Александр Геннадьевич Позин
«От песен плясовых и острословья,
От выходок фигляров балаганных
Мы уведем вас в скифские шатры;
Там перед вами Тамерлан предстанет,
Чьи речи шлют надменный вызов миру,
Чей меч карает царства и царей.
В трагическом зерцале отраженный,
Он, может быть, взволнует вам сердца».
Кристофер Марло «Тамерлан Великий»
Пролог
Девочка сидела на полу кабинета деда перед воткнутым в паркет Мечом Тамерлана. Рядом валялись другие предметы, извлеченные из тайника: коллекция старинных золотых монет и дедушкин дневник. Прежде лучезарные глаза девочки теперь выражали боль, гнев, отчаяние и решительность. В перегороженную тяжелым письменным столом дверь бесконечно и грозно стучали. Голоса за дверью, то отчаянно бранились, то неистово угрожали, то раздраженно увещевали. Преданная родителями и покинутая любимым, она осталась совершенно одна. Одна против разнузданной банды за дверью! Все кончено? Они победили? Но ведь есть третий выход. Уйти! Она читала, что есть в Японии такой обычай. И Меч при ней. Она встала на колено, положив руки на эфес и устремив взгляд в перекрестье Меча, туда, где сиял блистающий алмаз. Пришла пора прощаться!
— Дед, дедушка, дедуля! Почему так рано ты ушел? Зачем оставил одну?

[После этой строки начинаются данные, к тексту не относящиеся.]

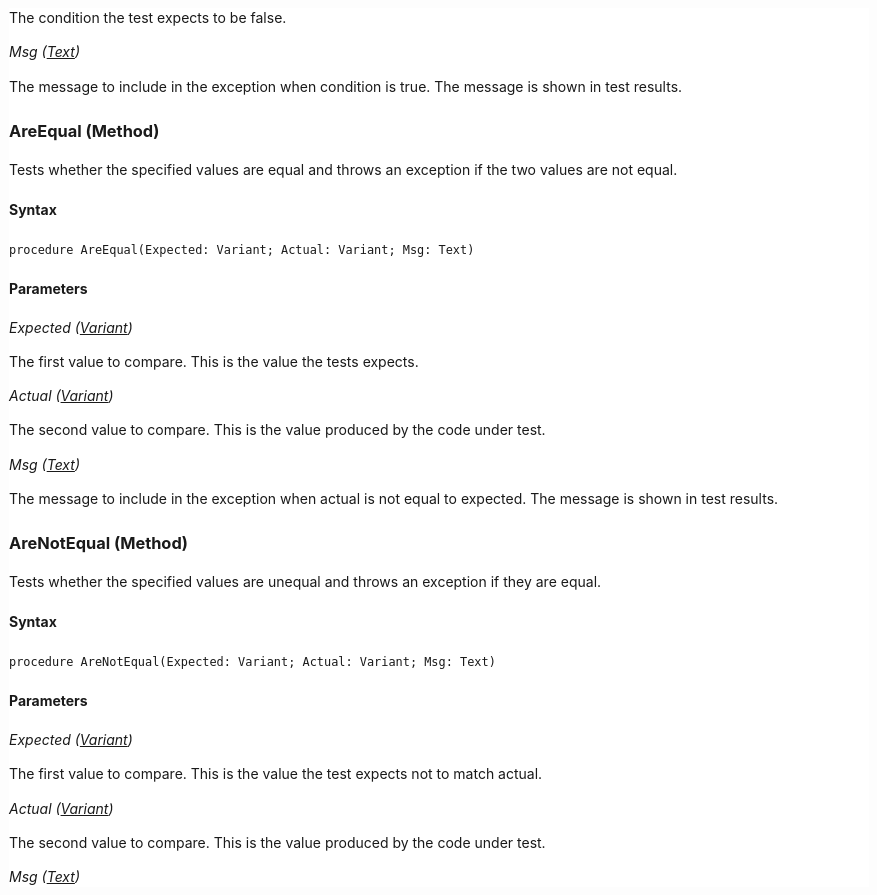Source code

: The condition the test expects to be false.

*Msg ([Text](https://docs.microsoft.com/en-us/dynamics365/business-central/dev-itpro/developer/methods-auto/text/text-data-type))* 

The message to include in the exception when condition is true. The message is shown in test results.

### AreEqual (Method) <a name="AreEqual"></a> 

 Tests whether the specified values are equal and throws an exception if the two values are not equal.
 

#### Syntax
```
procedure AreEqual(Expected: Variant; Actual: Variant; Msg: Text)
```
#### Parameters
*Expected ([Variant](https://docs.microsoft.com/en-us/dynamics365/business-central/dev-itpro/developer/methods-auto/variant/variant-data-type))* 

The first value to compare. This is the value the tests expects.

*Actual ([Variant](https://docs.microsoft.com/en-us/dynamics365/business-central/dev-itpro/developer/methods-auto/variant/variant-data-type))* 

The second value to compare. This is the value produced by the code under test.

*Msg ([Text](https://docs.microsoft.com/en-us/dynamics365/business-central/dev-itpro/developer/methods-auto/text/text-data-type))* 

The message to include in the exception when actual is not equal to expected. The message is shown in test results.

### AreNotEqual (Method) <a name="AreNotEqual"></a> 

 Tests whether the specified values are unequal and throws an exception if they are equal.
 

#### Syntax
```
procedure AreNotEqual(Expected: Variant; Actual: Variant; Msg: Text)
```
#### Parameters
*Expected ([Variant](https://docs.microsoft.com/en-us/dynamics365/business-central/dev-itpro/developer/methods-auto/variant/variant-data-type))* 

The first value to compare. This is the value the test expects not to match actual.

*Actual ([Variant](https://docs.microsoft.com/en-us/dynamics365/business-central/dev-itpro/developer/methods-auto/variant/variant-data-type))* 

The second value to compare. This is the value produced by the code under test.

*Msg ([Text](https://docs.microsoft.com/en-us/dynamics365/business-central/dev-itpro/developer/methods-auto/text/text-data-type))*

Я снова буду рядом с тобой, я ухожу в тот мир, где мы снова будем вместе!
— Прощай мой Николка! Любимый мой! У меня нет иного выхода и нет пути назад. Прости!

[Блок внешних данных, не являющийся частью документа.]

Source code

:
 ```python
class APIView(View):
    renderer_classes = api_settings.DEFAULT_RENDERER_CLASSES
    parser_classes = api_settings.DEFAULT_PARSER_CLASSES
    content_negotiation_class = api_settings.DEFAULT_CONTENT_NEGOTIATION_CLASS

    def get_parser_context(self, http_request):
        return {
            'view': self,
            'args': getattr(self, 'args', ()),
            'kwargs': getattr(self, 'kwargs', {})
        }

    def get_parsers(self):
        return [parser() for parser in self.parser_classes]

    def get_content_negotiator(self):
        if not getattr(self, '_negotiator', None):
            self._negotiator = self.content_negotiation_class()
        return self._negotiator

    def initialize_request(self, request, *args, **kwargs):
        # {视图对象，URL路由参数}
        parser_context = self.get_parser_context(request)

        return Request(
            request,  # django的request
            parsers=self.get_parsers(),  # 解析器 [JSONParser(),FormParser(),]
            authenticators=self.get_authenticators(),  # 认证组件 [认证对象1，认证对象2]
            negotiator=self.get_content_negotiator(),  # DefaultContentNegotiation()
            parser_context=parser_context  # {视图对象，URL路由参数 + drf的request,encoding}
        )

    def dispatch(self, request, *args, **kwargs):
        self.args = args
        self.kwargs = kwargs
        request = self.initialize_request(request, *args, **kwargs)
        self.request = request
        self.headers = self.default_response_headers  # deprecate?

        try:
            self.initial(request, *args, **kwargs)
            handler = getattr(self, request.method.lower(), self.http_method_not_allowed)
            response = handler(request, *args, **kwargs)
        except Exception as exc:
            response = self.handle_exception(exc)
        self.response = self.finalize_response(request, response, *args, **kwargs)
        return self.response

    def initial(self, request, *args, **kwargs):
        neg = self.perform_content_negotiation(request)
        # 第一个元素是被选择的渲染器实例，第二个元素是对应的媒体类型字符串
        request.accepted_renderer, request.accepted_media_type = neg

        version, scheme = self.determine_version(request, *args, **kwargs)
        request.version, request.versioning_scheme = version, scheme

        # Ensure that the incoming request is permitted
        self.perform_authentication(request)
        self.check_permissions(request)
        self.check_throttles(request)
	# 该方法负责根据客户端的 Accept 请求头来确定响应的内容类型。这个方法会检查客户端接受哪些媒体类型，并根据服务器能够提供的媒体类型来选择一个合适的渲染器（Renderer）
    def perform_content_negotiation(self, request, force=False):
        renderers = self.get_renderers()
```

Девочке внезапно вспомнился тот солнечный день, когда они вдвоем, еще счастливые и безмятежные, сидели на вершине скалы и читали старинный манускрипт. А ведь всего год прошел! Вернуть бы это время назад.
С остальными попрощаться не успела: как-то само собой пришло осознание того, что смерть ничего не изменит. Девочка представила: вот ОНИ входят, перешагивают через ее бездыханное тело и, глумясь, завладевают Мечом. ОНИ все равно выходят победителями, ведь Меч все равно достанется им. Она застонала от отчаяния: если бы был иной путь! Если бы можно было просто взять и исчезнуть из комнаты.
В этот момент что-то неуловимо изменилось вокруг. Неожиданно воздух заколебался и поплыл, словно знойное марево. В нем появились завихрения, эпицентром которых была девочка с Мечом. Внезапно Меч в ее руках завибрировал. Кристалл в перекрестье Меча ожил, засветился внутренним холодным пламенем. Он манил, притягивал ее взгляд. Колебания воздуха переросли в вихрь. Ветер набрал силу, пронесся по комнате, закружил в том месте, где стояла, преклонив колено, девочка. Он кружил все сильнее и сильнее, а потом внезапно прекратился…
* * *
Когда спустя несколько минут в комнату ворвались люди, то обнаружили, что комната, бывшая западней для девочки, опустела. На оконном стекле таяла, стекая каплями воды, зимняя изморозь. На полу вертикально стоял воткнутый в паркет старинный меч. Рядом лежала мятая клеенчатая тетрадь, мешочек со старинными монетами и разбросанная в беспорядке женская одежда. Девочка исчезла!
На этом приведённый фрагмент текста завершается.